Le ministre Louis Michel se fâche à propos d’un documentaire programmé par la Deux
Les crimes de Léopold II au Congo

Le ministre des Affaires étrangères belge, Louis Michel, n’est pas à prendre avec des pincettes à propos du documentaire britannique Roi blanc, caoutchouc rouge, mort noire qui sera présenté ce jeudi 8 avril, à 20h30, par la Rtbf-2. Il estime que «ce film dépeint notre pays de façon trop négationniste». Ne serait-ce pas lui, le négationniste, par hasard?

Solidaire, Tony Busselen 7 avril 2004

Entre 1895 et 1908, le Congo était la propriété personnelle de Léopold II. Dans le documentaire, le professeur congolais Elikia Mbokolo fait état du fait qu’en 1920, dix millions de Congolais avaient disparu des statistiques.
Sous la pression de la maison royale et d’un communiqué de presse d’un Louis Michel au bord de l’apoplexie, la VRT, qui a aussi diffusé le film, a coupé un commentaire faisant le parallèle entre la colonisation de Léopold II et le génocide hitlerien.

Pourtant, tous les faits cités dans le film sont incontestables.
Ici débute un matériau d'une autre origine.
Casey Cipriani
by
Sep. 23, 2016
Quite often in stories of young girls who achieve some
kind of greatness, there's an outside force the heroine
Ces dernières décennies, nombre d’auteurs ont cité des officiers coloniaux qui n’hésitaient pas à se vanter de leurs atrocités. Leurs récits de mauvais traitements et d’exploitation sont horribles. Malheureusement, ils ne sont connus que du public très restreint qui a lu ces ouvrages. Dans la Belgique de l’an 2004, les statues de Léopold II sont toujours bien rivées à leurs socles. Il y a quelques années, quand des anti-impérialistes avaient osé rebaptiser le boulevard Léopold II de Bruxelles en boulevard Patrice Lumumba, ils avaient été traqués comme de véritables terroristes.
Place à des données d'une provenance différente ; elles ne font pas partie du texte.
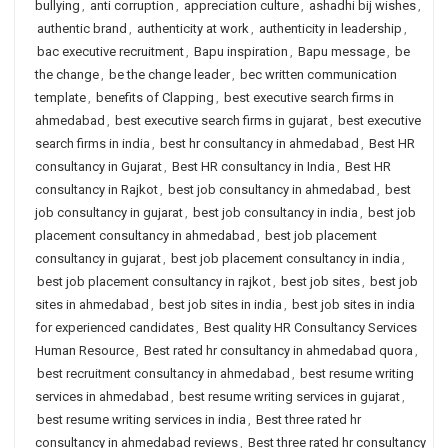
bullying
,
anti corruption
,
appreciation culture
,
ashadhi bij wishes
,
authentic brand
,
authenticity at work
,
authenticity in leadership
,
bac executive recruitment
,
Bapu inspiration
,
Bapu message
,
be
the change
,
be the change leader
,
bec written communication
template
,
benefits of Clapping
,
best executive search firms in
ahmedabad
,
best executive search firms in gujarat
,
best executive
search firms in india
,
best hr consultancy in ahmedabad
,
Best HR
consultancy in Gujarat
,
Best HR consultancy in India
,
Best HR
consultancy in Rajkot
,
best job consultancy in ahmedabad
,
best
job consultancy in gujarat
,
best job consultancy in india
,
best job
placement consultancy in ahmedabad
,
best job placement
consultancy in gujarat
,
best job placement consultancy in india
,
best job placement consultancy in rajkot
,
best job sites
,
best job
sites in ahmedabad
,
best job sites in india
,
best job sites in india
for experienced candidates
,
Best quality HR Consultancy Services
Human Resource
,
Best rated hr consultancy in ahmedabad quora
,
best recruitment consultancy in ahmedabad
,
best resume writing
services in ahmedabad
,
best resume writing services in gujarat
,
best resume writing services in india
,
Best three rated hr
consultancy in ahmedabad reviews
,
Best three rated hr consultancy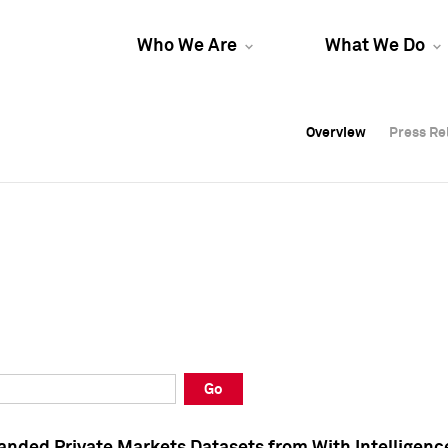
Who We Are
What We Do
Overview
Overview
Press Re
Press Re
Overview
Press Re
Go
La réaction de Louis Michel et de la maison royale vis-à-vis de ce documentaire est typique de la haine des milieux dirigeants de la Belgique envers tous ceux qui osent dénoncer les crimes de la bourgeoisie belge au Congo. Leur indignation, leur « perplexité atterrée » contraste vilainement avec leur joie mal dissimulée lors de l’assassinat de Laurent Kabila, en janvier 2001. Le jour après l’assassinat Louis Michel n’hésitait pas à déclarer : « Le choc a peut-être crée un momentum propice à la négociation » (Le Soir du 19 janvier 2001)
C ’était ce même Kabila qui, un an plus tôt, avait dit ceci: « A un moment, Léopold II avait son Etat du Congo pour y chercher le caoutchouc. Si vous n’alliez pas en chercher, on vous amputait, vous deveniez manchot. La chicotte était quotidienne. Ils ont pillé, pillé. (...) Nous disons qu’il faut confier le pouvoir au peuple ».

Cette haine et ce mépris qu’affiche ouvertement l’establishment belge avait déjà été visible plus tôt, dans les années 1960-1961, durant les derniers mois de la vie de Patrice Lumumba et après sa fin atroce. Lui aussi avait osé dire, et le jour de l’indépendance, encore : « Nous avons connu les ironies, les insultes, les coups que nous devions subir matin, midi et soir, parce que nous étions des nègres. (…) Nous qui avons souffert dans notre corps et dans notre cœur de l'oppression colonialiste, nous vous le disons tout haut : tout cela est désormais fini ».

Sur RTBF-2, jeudi 8 avril, à 20h30, Roi blanc, caoutchouc rouge, mort noire (rediffusion le vendredi 9 avril à 9 h 40).